Nach einem Jahr Pause war es die 39. Auflage des Stadtfestes, erklärte Demmin in seiner Begrüßungsansprache. „Es ist ein Anziehungspunkt weit über die Stadtgrenzen von Preetz hinaus.“ Er bedankte sich beim Verein Schusterstadt Preetz für die „mühevolle ehrenamtliche Organisation“, die viele Monate der Vorbereitung erfordert habe. „Das tolle Wetter heute ist eindeutig als Belohnung für diese Arbeit zu sehen“, meinte er mit einem Blick in den blauen Himmel. 

Für jeden Geschmack sei etwas dabei, so Demmin. „Es ist ein kleines, aber feines Schusterfest.“ Er freue sich auch auf das Rennen am Nachmittag, wenn die Seifenkisten die Bahnhofstraße „runterknacken“. Die Stadt habe extra ein Geschwindigkeitsmessgerät aufgestellt. Es müsse aber keiner Angst haben, dass er zu schnell unterwegs sei: „Keiner wird bestraft.“

Mancher knatterte tatsächlich mit einem rasanten Tempo die Strecke hinab. Die Höchstgeschwindigkeit lag bei 31,3 Stundenkilometern. Einige Piloten landeten in den Strohballen, weil sie nicht mehr rechtzeitig bremsen oder die Kurve kriegen konnten. Andere dagegen verhungerten auf der Strecke und bekamen von den Streckenposten der Jugendfeuerwehr oder den Zuschauern einen liebevollen Schubs, damit sie überhaupt die Ziellinie erreichten.

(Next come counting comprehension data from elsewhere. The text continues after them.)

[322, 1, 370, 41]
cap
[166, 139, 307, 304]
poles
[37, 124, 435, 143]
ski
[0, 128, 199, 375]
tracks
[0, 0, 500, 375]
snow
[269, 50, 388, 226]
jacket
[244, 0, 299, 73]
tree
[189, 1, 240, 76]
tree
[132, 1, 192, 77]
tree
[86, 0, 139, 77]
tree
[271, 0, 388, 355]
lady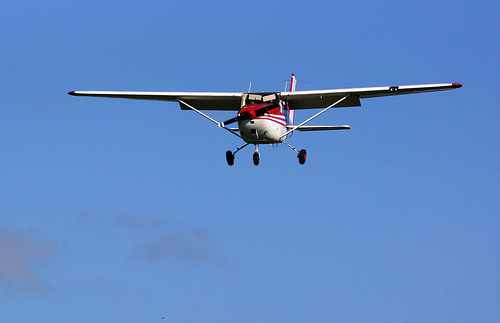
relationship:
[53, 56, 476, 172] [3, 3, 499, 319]
airplane flying in sky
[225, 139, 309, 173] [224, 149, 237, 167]
landing gear has wheel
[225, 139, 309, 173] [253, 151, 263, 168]
landing gear has wheel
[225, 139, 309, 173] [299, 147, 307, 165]
landing gear has wheel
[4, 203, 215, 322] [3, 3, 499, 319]
cloud in sky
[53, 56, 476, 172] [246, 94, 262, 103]
airplane has window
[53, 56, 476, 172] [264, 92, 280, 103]
airplane has window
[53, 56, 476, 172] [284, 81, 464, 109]
airplane has wing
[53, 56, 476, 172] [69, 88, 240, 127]
airplane has wing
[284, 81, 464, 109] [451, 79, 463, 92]
wing has tip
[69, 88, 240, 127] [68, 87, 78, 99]
wing has tip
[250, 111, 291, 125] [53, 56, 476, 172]
stripe on side of airplane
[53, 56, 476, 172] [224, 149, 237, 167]
airplane has wheel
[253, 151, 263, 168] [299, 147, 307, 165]
wheel next to wheel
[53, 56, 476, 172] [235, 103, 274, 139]
airplane has nose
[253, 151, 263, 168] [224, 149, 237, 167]
wheel next to wheel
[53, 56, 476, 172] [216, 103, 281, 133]
airplane has propeller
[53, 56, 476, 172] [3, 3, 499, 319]
airplane in sky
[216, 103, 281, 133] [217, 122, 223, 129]
propeller has stripe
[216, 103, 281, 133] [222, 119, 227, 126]
propeller has stripe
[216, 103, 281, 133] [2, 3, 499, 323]
propeller on front of airplane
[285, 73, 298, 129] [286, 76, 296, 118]
tail has stripe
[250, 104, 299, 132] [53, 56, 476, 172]
stripe on side of airplane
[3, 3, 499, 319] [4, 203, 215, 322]
sky has cloud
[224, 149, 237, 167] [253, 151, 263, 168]
wheel next to wheel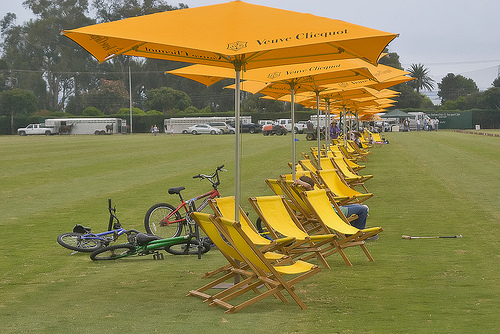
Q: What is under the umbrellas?
A: Chairs.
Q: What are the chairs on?
A: Grass.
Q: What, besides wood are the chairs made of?
A: Fabric.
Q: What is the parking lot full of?
A: Vehicles.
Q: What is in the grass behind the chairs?
A: Bikes.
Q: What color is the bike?
A: Red.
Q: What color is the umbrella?
A: Yellow.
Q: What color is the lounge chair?
A: Yellow.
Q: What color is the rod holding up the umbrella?
A: Silver.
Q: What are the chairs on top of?
A: Grass.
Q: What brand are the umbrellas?
A: Veuve Chequot.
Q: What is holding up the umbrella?
A: A silver rod.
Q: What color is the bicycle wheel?
A: Black.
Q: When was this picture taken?
A: Daytime.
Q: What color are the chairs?
A: Yellow.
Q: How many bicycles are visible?
A: 3.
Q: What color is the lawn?
A: Green.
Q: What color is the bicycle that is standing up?
A: Red.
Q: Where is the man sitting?
A: Lawn chair.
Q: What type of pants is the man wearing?
A: Jeans.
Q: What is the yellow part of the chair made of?
A: Fabric.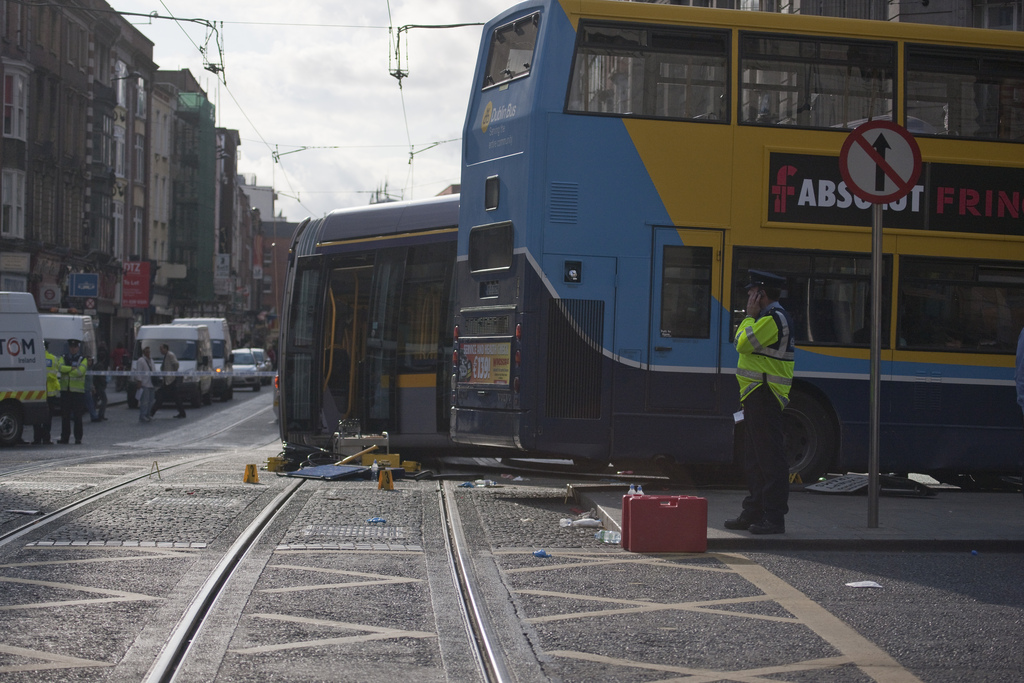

Ein Feuerwehrauto mit Blaulicht, ein Opti mit Segel oder ein Ruderboot sausten an den Zuschauern vorbei, die die Piloten lautstark anfeuerten. Besonders viel Sympathie erweckte das lahme Schweinchen, das immer wieder neuen Schwung benötigte. Dafür gewann die „Rennsau Wilma“ mit Pilotin Ida Baier (9) einen Sonderpreis als originellste Seifenkiste. Den ersten Platz belegte Alina Heer mit der Bestzeit von 36,82 Sekunden, gefolgt von Tom Meyer (37,91 Sekunden) und Lasse Petersen (38,83 Sekunden). Sie wurden mit einem Pokal, Kino- und Eisgutscheinen sowie Taschengeld belohnt. Alle Teilnehmer erhielten außerdem eine Medaille und eine Urkunde mit ihrer gemessenen Zeit.

Auch das Musikprogramm kam gut an – ob nun die schmissigen Klänge des Musikzugs Plön, die tolle Stimme von Anja Lindner, die mitreißenden Songs des Preetzer Duos Two Different Ways oder der rockige Abschluss mit den Bands No Tricks und Lake. Auch die Polizei meldete ein friedliches Fest. „Klein, aber fein“ – die Ankündigung von Bürgermeister Björn Demmin traf es auf den Punkt.